**Given exercise**:
Copy out the stretch of the remapping thread from "Full disclosure - I" through "(Mar 14, 2018)", changing "Fantastic" to "Impressive".

## begin Text

I was wondering how that guy with the blown turbo straight after a remap was getting on but you're right, the thread has disappeared. Hope he got it sorted.


----------



## Number86 (Oct 20, 2017)

This is still news to people!??

You map your car, and Audi can tell (if they so choose to check). It's then marked down against the car for life with a "TD1" flag. Meaning any engine or drivetrain related issues will NOT be covered by your warranty. It doesn't matter if you map it back before taking it to the dealer, as that's recorded too.

Basically, don't fuck about with the car unless it's out of warranty, or of course, you are willing to take the risk. German cars, as much as they're renowned for "quality", are not particularly reliable (go Jap for that). So bear that in mind.

Full disclosure - I had a Leon Cupra R, and a BMW 330d, both mapped out of warranty. Fantastic gains, and never any issues...


----------



## flukey (Mar 14, 2018)

Number86 said:


> This is still news to people!??
> 
> You map your car, and Audi can tell (if they so choose to check). It's then marked down against the car for life with a "TD1" flag. Meaning any engine or drivetrain related issues will NOT be covered by your warranty. It doesn't matter if you map it back before taking it to the dealer, as that's recorded too.
> 
> ...


Can they even detect the separate standalone boxes that you can add and remove whenever necessary?

Sent from my Nexus 5 using Tapatalk


----------



## Toshiba (Jul 8, 2004)

Yes, tuning boxes get a TB1 flag, some one once explained how they pickup a box has been used but I'll be honest I didn't take much notice. Again I'm sure someone will fill in the blanks...


----------



## thegingerone (Nov 5, 2011)

Toshiba said:


> Search sucks on here.... I cant find the thread, but basically an owner/member on the board had his car chipped soon after the turbo went to the racing gods in the sky and Audi upon checking found he had a modified ECU and refused to cover the warranty/repairs/costs and flagged his car as TD1 invalidating the warranty.
> 
> Audi have been cracking down and scanning cars as they come in. Theres actually 3 flags, TE TG and TD for modifications depending on "whats" been done and they influence the warranty on the car. A few people work for Audi and have insight and I'm sure will add additional colour....
> 
> Wait until the warranties expired or just trade up to the TTS.


Yup. Audi were able to tell me exactly the milage the map was loaded onto the car and the milage it was when removed from the car. Once mapped kiss the warranty on engine and drivetrain goodbye.


----------

## end Text
## begin Record extracts

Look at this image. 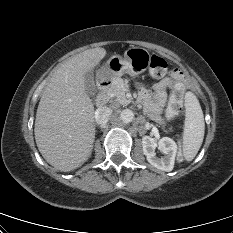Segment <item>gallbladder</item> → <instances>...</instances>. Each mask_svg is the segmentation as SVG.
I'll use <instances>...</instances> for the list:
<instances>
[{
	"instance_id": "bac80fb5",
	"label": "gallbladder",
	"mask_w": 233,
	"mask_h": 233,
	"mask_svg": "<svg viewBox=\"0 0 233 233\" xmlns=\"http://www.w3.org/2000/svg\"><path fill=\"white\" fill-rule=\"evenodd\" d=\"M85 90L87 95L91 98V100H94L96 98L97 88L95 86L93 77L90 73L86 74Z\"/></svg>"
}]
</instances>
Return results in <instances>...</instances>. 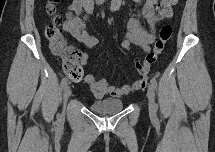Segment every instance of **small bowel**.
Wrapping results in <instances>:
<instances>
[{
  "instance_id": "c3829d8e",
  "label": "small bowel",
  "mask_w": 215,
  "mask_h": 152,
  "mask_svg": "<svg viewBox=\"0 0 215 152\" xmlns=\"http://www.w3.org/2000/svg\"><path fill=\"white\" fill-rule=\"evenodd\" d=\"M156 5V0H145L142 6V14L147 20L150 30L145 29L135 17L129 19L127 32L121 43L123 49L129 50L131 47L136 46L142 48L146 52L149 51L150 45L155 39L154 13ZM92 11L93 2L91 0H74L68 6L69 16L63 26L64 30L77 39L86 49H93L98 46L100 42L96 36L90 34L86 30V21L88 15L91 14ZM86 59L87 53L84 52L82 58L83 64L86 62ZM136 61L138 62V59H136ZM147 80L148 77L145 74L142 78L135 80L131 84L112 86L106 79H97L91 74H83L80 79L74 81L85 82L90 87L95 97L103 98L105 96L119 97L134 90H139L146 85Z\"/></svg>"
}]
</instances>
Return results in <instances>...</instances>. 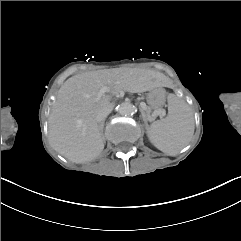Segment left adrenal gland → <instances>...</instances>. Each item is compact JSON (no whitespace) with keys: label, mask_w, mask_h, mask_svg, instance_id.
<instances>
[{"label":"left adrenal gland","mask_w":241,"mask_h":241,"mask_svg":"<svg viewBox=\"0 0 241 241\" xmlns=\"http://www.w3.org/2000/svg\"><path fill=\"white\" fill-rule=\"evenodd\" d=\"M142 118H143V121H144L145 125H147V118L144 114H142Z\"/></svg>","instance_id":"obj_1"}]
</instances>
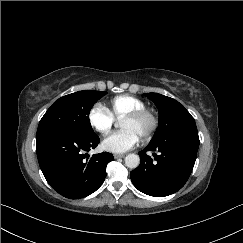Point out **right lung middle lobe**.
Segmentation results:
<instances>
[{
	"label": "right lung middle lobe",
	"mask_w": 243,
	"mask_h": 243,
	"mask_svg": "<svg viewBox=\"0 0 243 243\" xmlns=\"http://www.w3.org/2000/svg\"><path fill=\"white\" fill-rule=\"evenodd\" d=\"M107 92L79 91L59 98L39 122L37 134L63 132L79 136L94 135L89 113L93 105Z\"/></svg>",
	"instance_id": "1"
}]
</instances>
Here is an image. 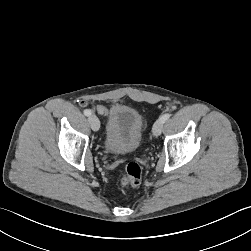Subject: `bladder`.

## end Record extracts

**Full output**:
Full disclosure - I had a Leon Cupra R, and a BMW 330d, both mapped out of warranty. Impressive gains, and never any issues...


----------



## flukey (Mar 14, 2018)